FROM: U.S. SECURITITES AND EXCHANGE COMMISSION
Washington, D.C., September 4, 2012 - The Securities and Exchange Commission today charged a California man with illegally tipping a hedge fund manager with inside information about Nvidia Corporation’s quarterly earnings that he learned from his friend who worked at the company.
The SEC alleges that Hyung Lim of Los Altos, Calif., received $15,000 and stock tips about a pending corporate acquisition for regularly providing a fellow poker player, Danny Kuo, with nonpublic details ahead of Nvidia’s quarterly earnings announcements. Kuo, a hedge fund manager, illegally traded on the information and passed it on to multi-billion dollar hedge fund advisory firms Diamondback Capital Management LLC and Level Global Investors LP. The SEC charged Kuo and the firms among others earlier this year as part of its widespread investigation into the trading activities of hedge funds.
"These hedge fund traders were eager to find an edge in an otherwise competitive marketplace, and Lim provided them that edge for a price," said Sanjay Wadhwa, Associate Director of the SEC’s New York Regional Office and Deputy Chief of the SEC Enforcement Division’s Market Abuse Unit. "Now one more participant in this sprawling scheme is being held accountable for his illegal transgressions."
In a parallel action, the U.S. Attorney for the Southern District of New York today announced criminal charges against Lim.
According to the SEC’s complaint filed in federal court in Manhattan, Kuo and the hedge funds made nearly $16 million trading in Nvidia securities based on Lim’s inside information. Lim lives in Los Altos, Calif., and is employed in the accounting department of a semiconductor firm. Lim and Kuo met at poker parties organized by a mutual friend.
The SEC alleges that during at least 2009 and 2010, Lim regularly obtained detailed information about the contents of Nvidia’s upcoming quarterly earnings announcements from his friend who worked at Nvidia. Lim’s source provided him with not just one but a series of tips, which grew more accurate and reliable as Nvidia finalized its financial results for a given quarter and prepared to report them publicly. Lim typically learned the nonpublic information in phone conversations with his Nvidia friend, and within one minute of ending a conversation Lim would immediately call Kuo to relay the latest inside information. Lim provided Kuo such nonpublic details as Nvidia’s calculation of its revenues, gross profit margins, and other important financial metrics before the company made those figures public in its quarterly earnings announcements.

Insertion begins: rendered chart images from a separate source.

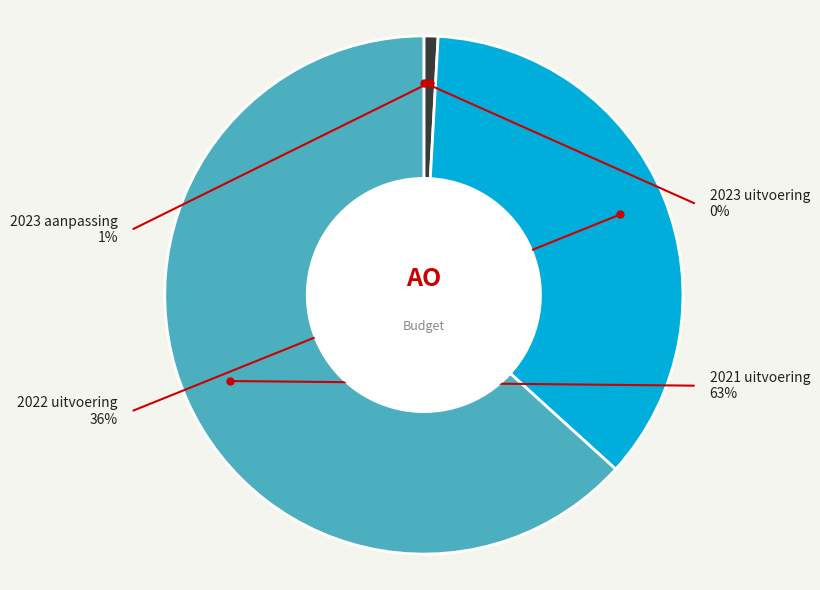

True or false: 2023 uitvoering accounts for 0% of the total.

True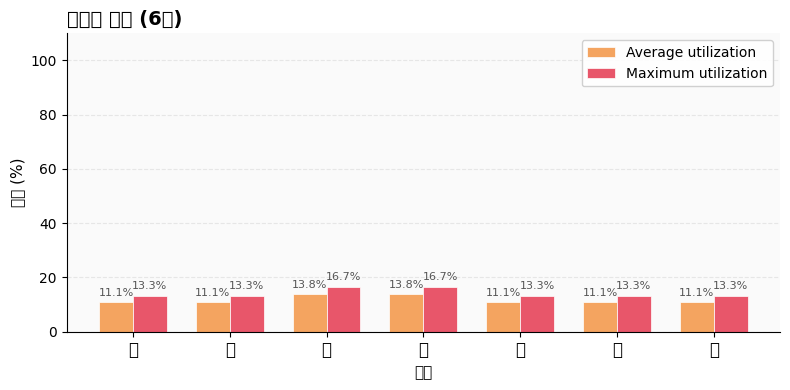

What is the lowest value of the Average utilization series?

11.1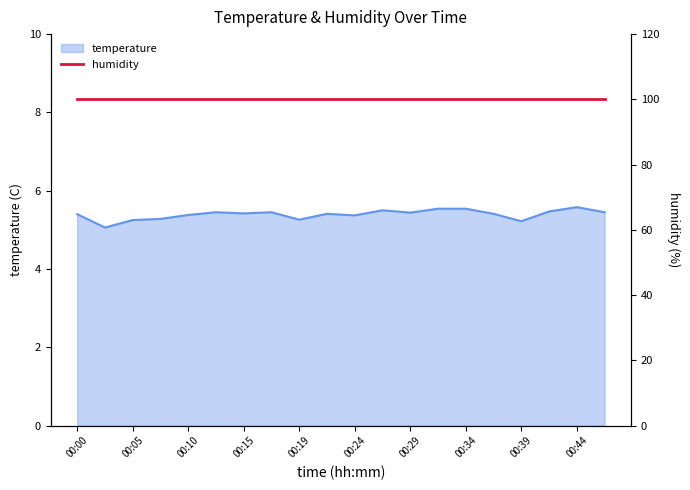

At which label is the value closest to 5?

00:02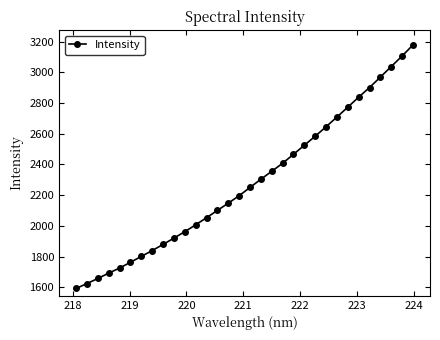

What is the sum of all values?

72994.1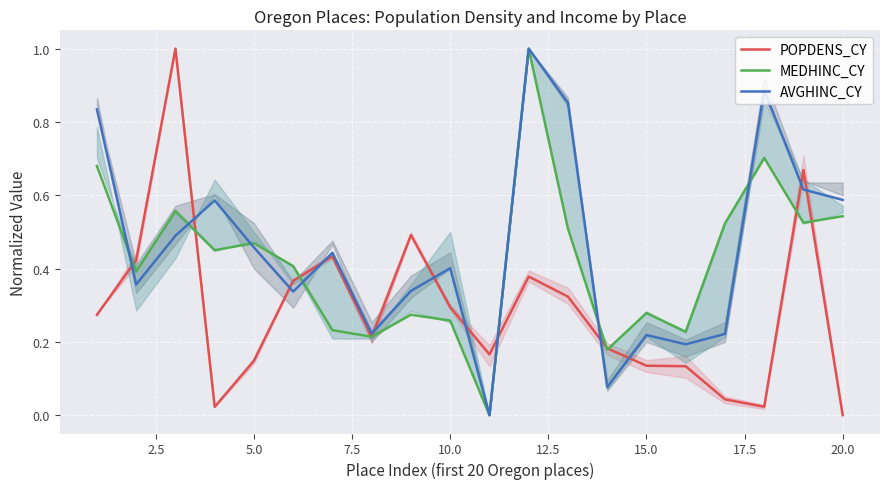

The value of POPDENS_CY at 10 is 0.1. True or false?

False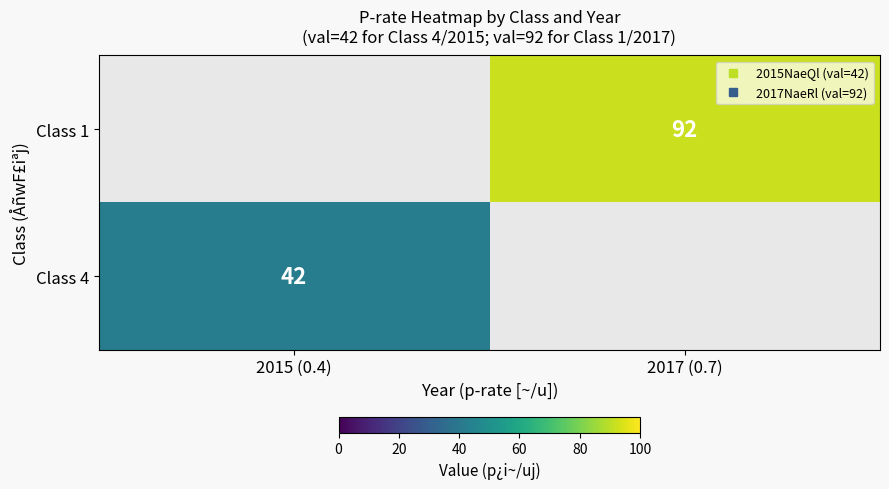

At which category does the chart reach its minimum across all series?

2015 (0.4)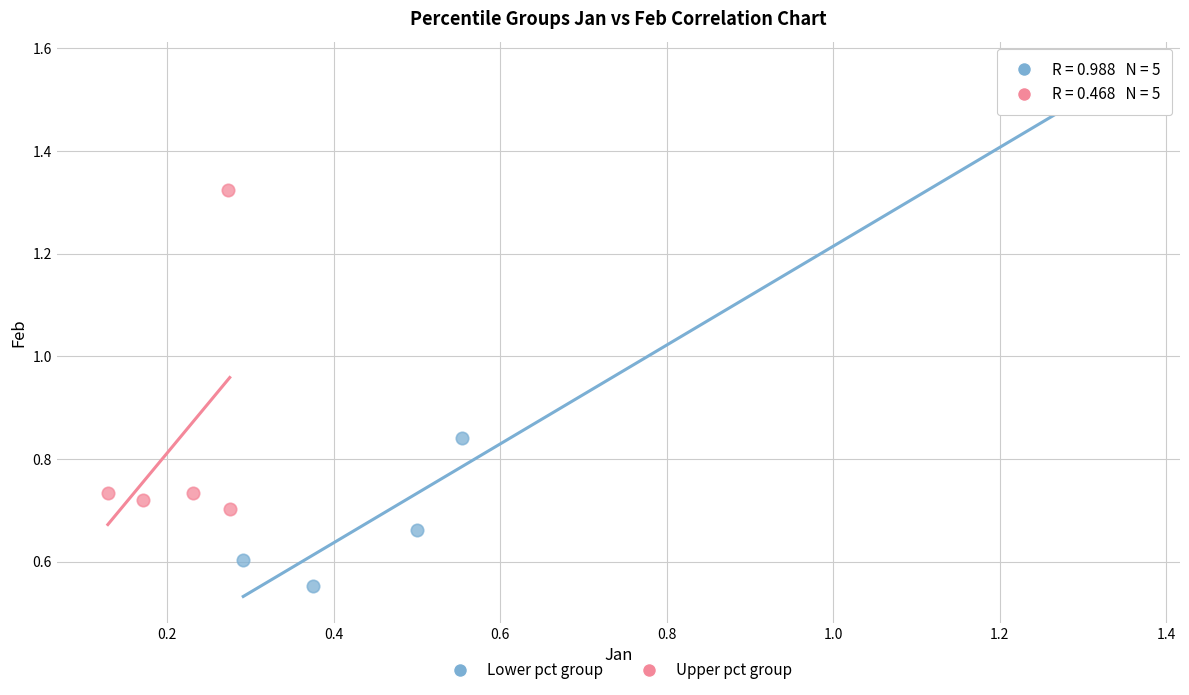

What are all the series names shown in the legend?

Lower pct group, Upper pct group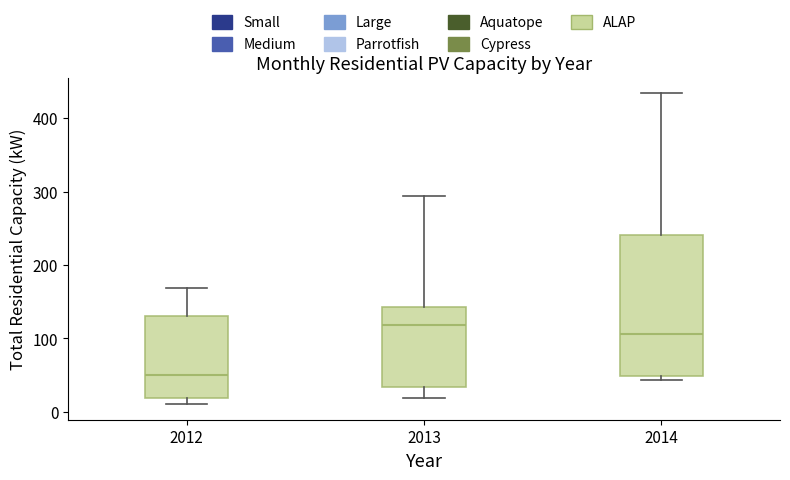

Which box has the lowest median line?

2012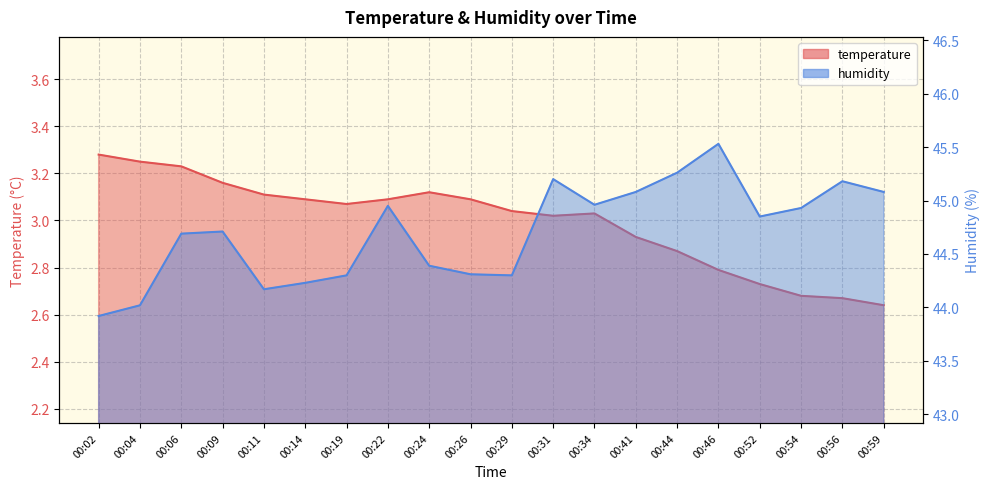

At how many categories does at least one series exceed 29?

20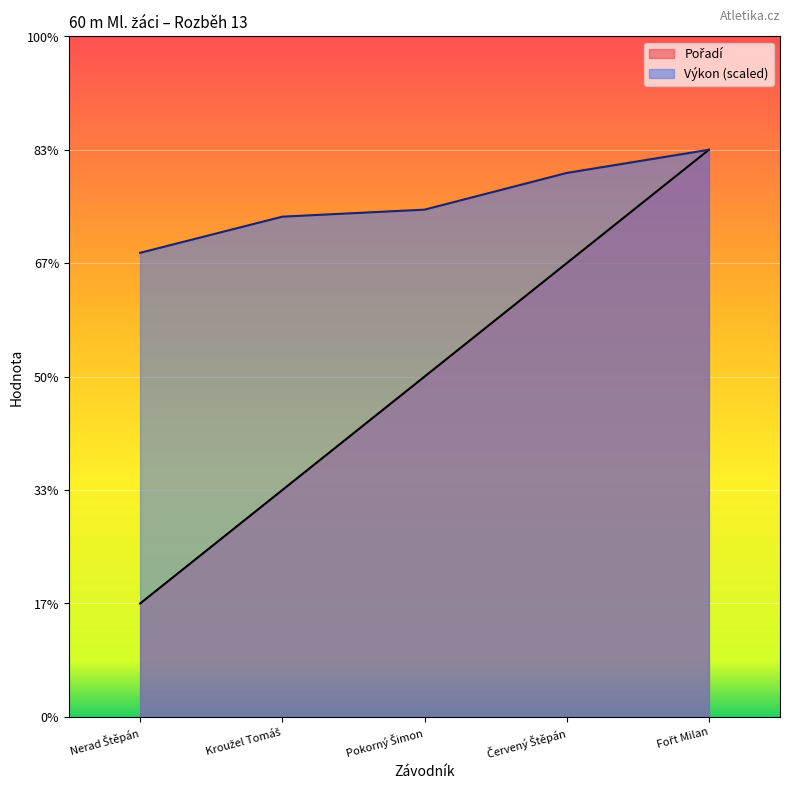

Rank the series at Červený Štěpán from highest to lowest value.

Výkon, Pořadí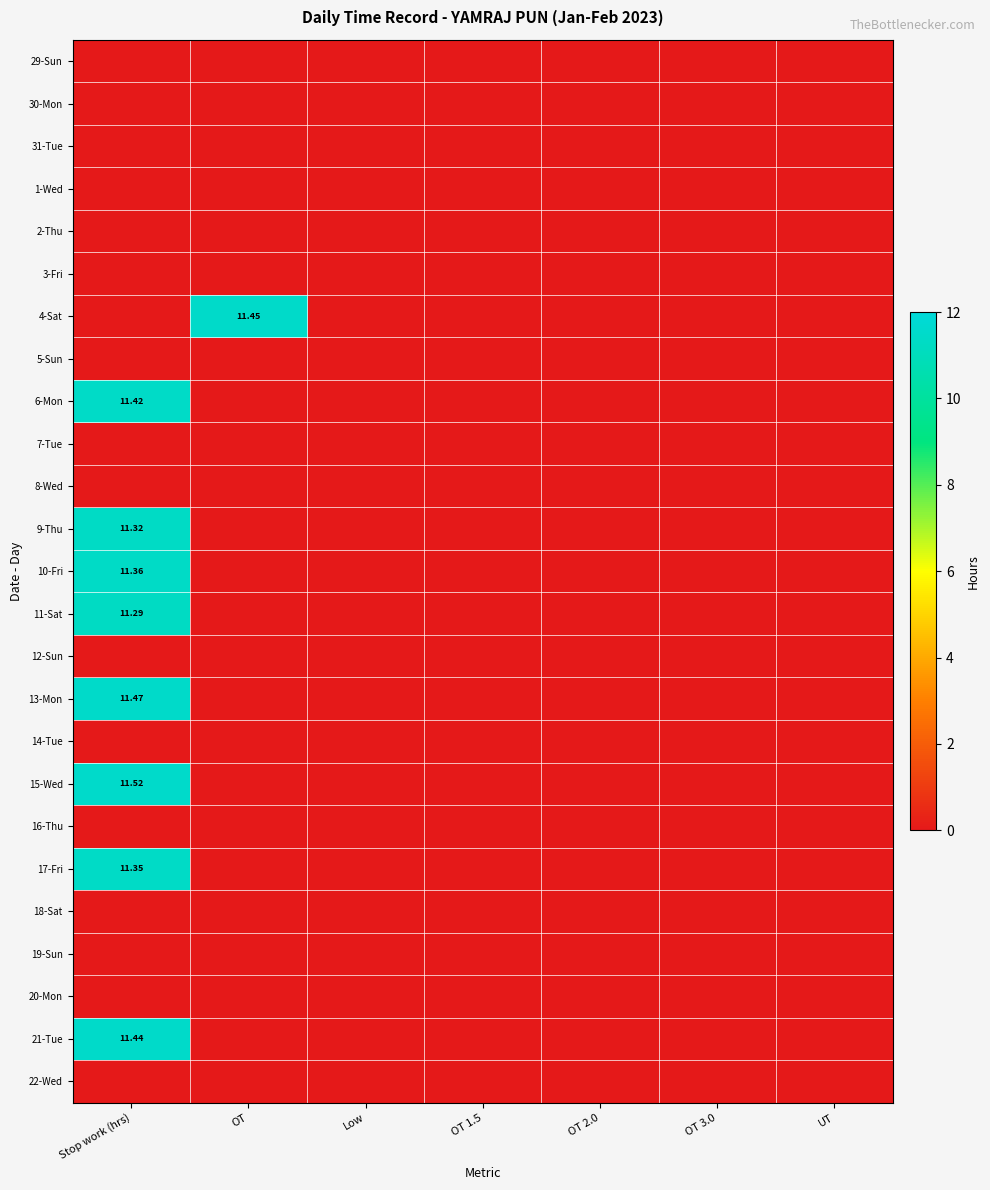

How many data points does each series have?

7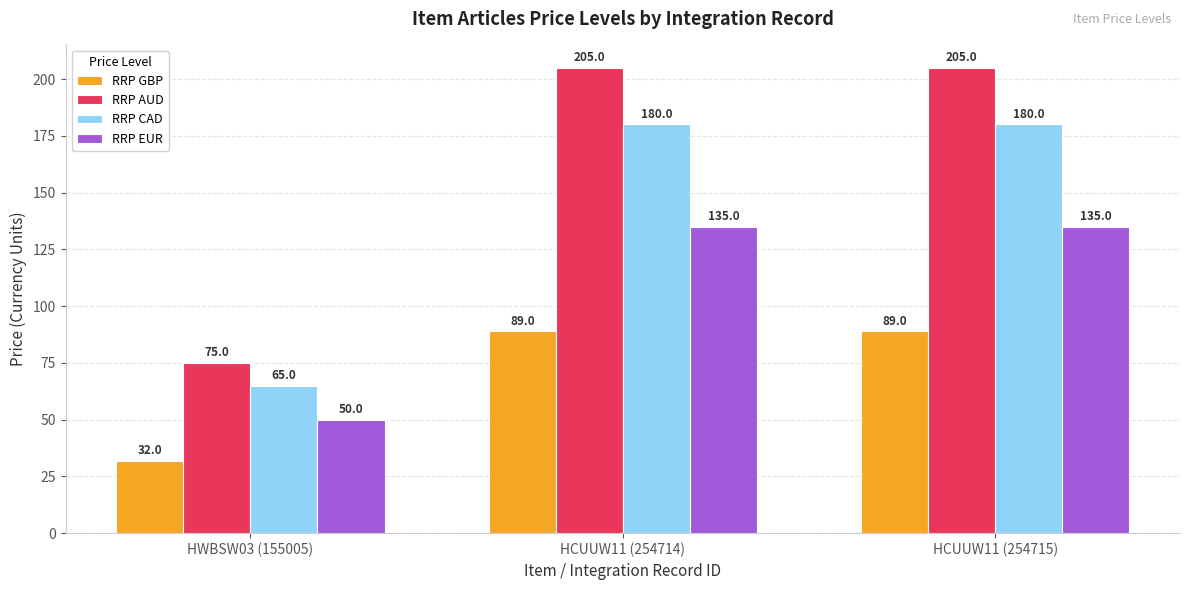

Which series has the widest spread of values?

RRP AUD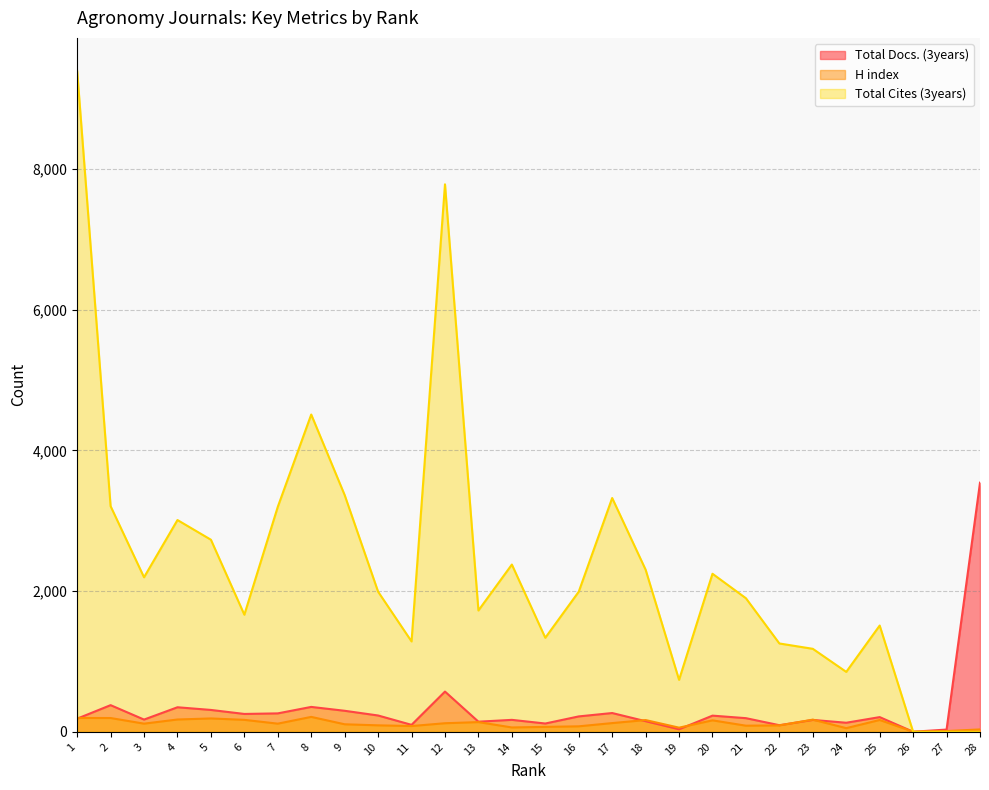

The Total Docs. (3years) series shows 220 at 8. True or false?

False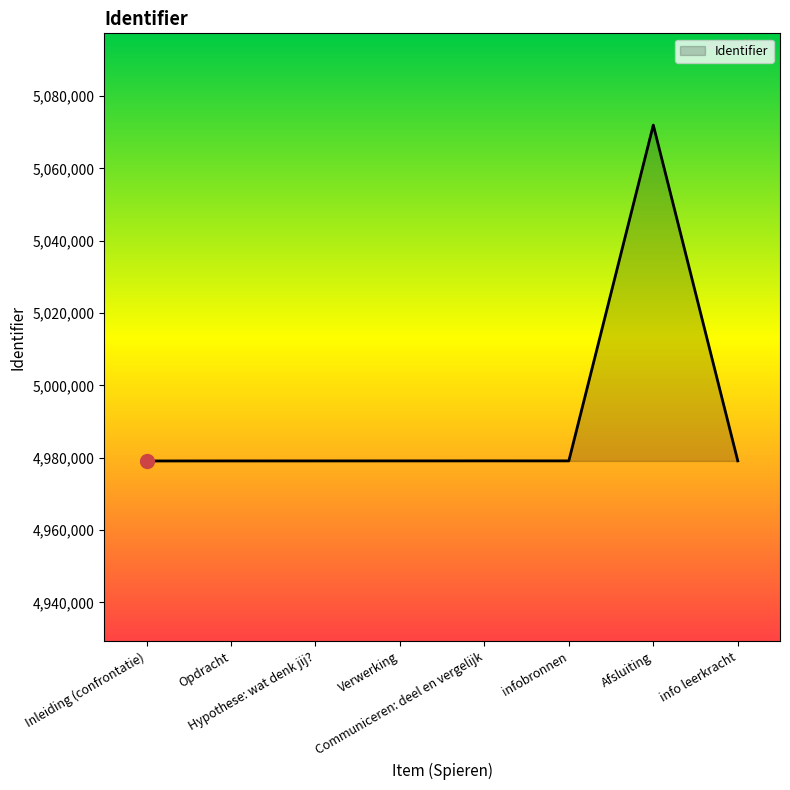

What value does the data have at info leerkracht, to the nearest 50?

4979150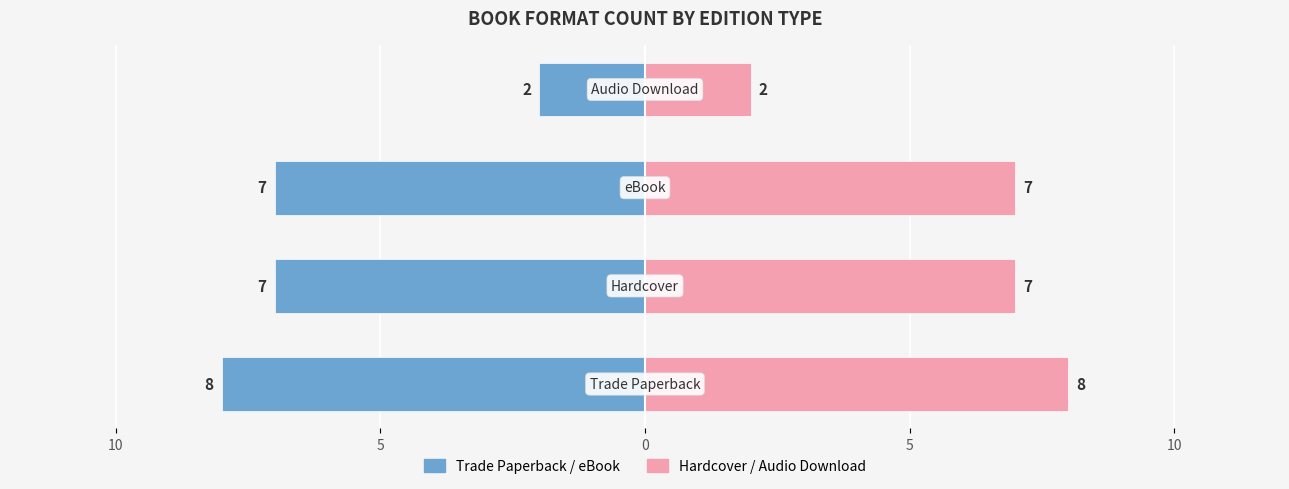

What is the approximate value of Trade Paperback / eBook at 5?

-7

The SEC alleges that Lim was compensated by Kuo for the confidential Nvidia information that he provided. Kuo wired $5,000 to a Las Vegas casino to pay a debt for Lim, and later Kuo made two $5,000 cash payments to Lim. Kuo also provided Lim with nonpublic information about a pending corporate acquisition, which Lim used to make more than $11,000 in trading profits.
The SEC’s complaint charges Lim with violating the anti-fraud provisions of U.S. securities laws and seeks a final judgment ordering him to disgorge his ill-gotten gains and those of his tippees plus interest, ordering him to pay a financial penalty, permanently enjoining him from future violations, and barring him from serving as an officer or director of a public company.
The SEC’s investigation, which is continuing, has been conducted by Stephen Larson, Daniel Marcus and Joseph Sansone, who are members of the SEC’s Market Abuse Unit in New York, along with Matthew Watkins, Neil Hendelman, Diego Brucculeri and James D’Avino of the New York Regional Office. The SEC thanks the U.S. Attorney’s Office for the Southern District of New York and the Federal Bureau of Investigation for their assistance in this matter.